En témoignent d’ailleurs les phrases comme « Nikwo zubakwa », « timbirako », le plus souvent prononcées par ses consœurs mêmes et d’autres rites et pratiques traditionnelles comme le « Gukanda Umuvyeyi », pratique dans lequel un époux doit avoir des rapports sexuels avec sa femme tout juste après l’accouchement pour, soi-disant, accélérer son rétablissement.

Des pratiques et comportements qui consacrent une certaine « culture de viol » et participent à la pérennisation du tabou sur les violences domestiques.
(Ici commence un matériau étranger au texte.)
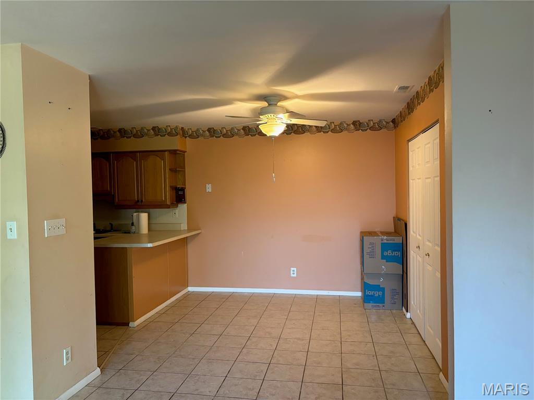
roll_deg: +1.5
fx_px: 401
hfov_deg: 67.3
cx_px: 267
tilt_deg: -2.7
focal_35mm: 26
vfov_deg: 53.1
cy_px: 200
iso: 320
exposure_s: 1/60
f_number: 1.6
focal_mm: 5.96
A la lecture de tout cela, l’on est tenté de se demander à quand la fin des violences conjugales dans la société burundaise ? La réponse n’est pas du tout certaine tant que tout Burundais indépendamment de son sexe, de son statut social ne s’est pas encore senti concerné, l’indifférence étant elle-même une menace autant que la commission de l’acte elle-même.  A retenir par cœur cet appel de la ministre de la communication, Léocadie Ndacayisaba, lors des cérémonies de lancement du prix des medias sensibles au genre : « Ce qui touche à la femme tue la société, les violences conjugales sont une réalité dans notre société. Elles tuent lentement mais sûrement.»